Sunday, June 27, 2010
Review - Tetro
Francis Ford Coppola is in his 70's now but Tetro feels like a young man's film. It is a work overflowing with passion and exuberance, as if made by a director exploring the limits of his own abilities and throwing everything he has into the mix, not a filmmaker with four decades in the industry already behind him. Perhaps Coppola, like the protagonist of his 2007 film Youth Without Youth, was struck by lightning and imbued with a fresh, young spirit that has rejuvenated his artistic soul, or maybe it's simply the fact that financing this small-scale project himself has finally given Coppola the freedom to be the filmmaker he always wanted to be.

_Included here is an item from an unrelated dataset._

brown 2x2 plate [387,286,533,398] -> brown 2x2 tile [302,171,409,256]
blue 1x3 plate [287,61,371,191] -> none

Tetro is the first film Coppola has directed from one of his own original screenplays since 1974's The Conversation, and many of the themes that have preoccupied the director throughout his career are present. This is another Coppola tale of familial strife, opening with young cruise line worker Bennie (impressive newcomer Alden Ehrenreich) arriving in Buenos Aires in the hope of reconnecting with his brother Angelo (Vincent Gallo). Years ago, Angelo left the family to escape their domineering father (Klaus Maria Brandauer) and he has now cut all ties with his clan, having reinvented himself as the writer Tetro. "Angie is dead," he tells his brother in no uncertain terms, but at the behest of his girlfriend Miranda (Maribel Verdú), Tetro reluctantly lets his younger sibling stick around for a couple of days. This simple setup allows Coppola to tell a melodramatic story that unfolds with operatic grandeur, but what really struck me with Tetro was less the story being told than the style with which the director tells it.
This is a ravishing piece of filmmaking. Shot by the gifted young cinematographer Mihai Malaimare, who also filmed Youth Without Youth, Tetro's visuals constantly manage to delight and surprise. Filming in black-and-white, Coppola and Malaimare make brilliant use of light and shadows and find sumptuous imagery in the stark contrast between them. Coppola's direction is thrillingly imaginative. From the opening close-up of a moth flitting around an incandescent light bulb, his compositions are daring and inventive: a scene of confrontation with Tetro appearing only in silhouette; the sunlight glinting off his sunglasses; a wonderfully lit production of Faust. If these brilliant, Fellini-esque images weren't enough to satisfy cinephiles, Coppola finds a way to pay tribute to Powell and Pressburger with glorious Technicolor inserts referencing The Tales of Hoffman. On every aesthetic level, Tetro is sensational work of art.
It is only when we dig beneath that surface that we may be inclined to question Tetro's credentials. How you react to the film will depend on your tolerance for the kind of operatic, loopy storytelling Coppola indulges here. The narrative's oedipal themes are writ large and with little subtlety, as are the numerous dramatic ironies (matching leg breaks, for example, or the dramatisation of family traumas in a climactic play), but the director's decision to play his film in such a high emotional register pays off, with the picture's passionate thrust helping to sweep us through some clunky storytelling. The acting helps too, although this is to be expected in a Coppola picture. He has always drawn excellent performances from his cast, and here he helps Vincent Gallo channel his natural abrasive intensity into a compelling characterisation, which contrasts nicely with Alden Ehrenreich's effective underplaying. Throughout the film there are fine character turns, with Maribel Verdú giving a strong, empathetic performance as Tetro's patient partner, and actors such as Carmen Maura, Rodrigo De la Serna and Leticia Brédice popping up on the many unexpected tangents Coppola takes us down.
Many viewers will undoubtedly roll their eyes at Tetro's hysterical climax and gripe that the picture is a good deal longer than it needs to be, but I was rapt throughout, intoxicated by Coppola's vivid, haunting imagery and the turbulent drama. 2010 has been good to the leaders of Hollywood's 70's revolution so far, with Roman Polanski and Martin Scorsese having already made their mark on the year's cinema with The Ghost and Shutter Island. However, while those films simply showed us their directors can still do what we always knew they could do, Francis Ford Coppola has shown us another side to himself and presented us with a picture that's unlike anything else. Coppola has reinvented himself as a completely independent artist, working free from the constraints of Hollywood, and if Tetro is anything to go by, we could be entering a fascinating late period for the director. This is one from the heart, and I adored it.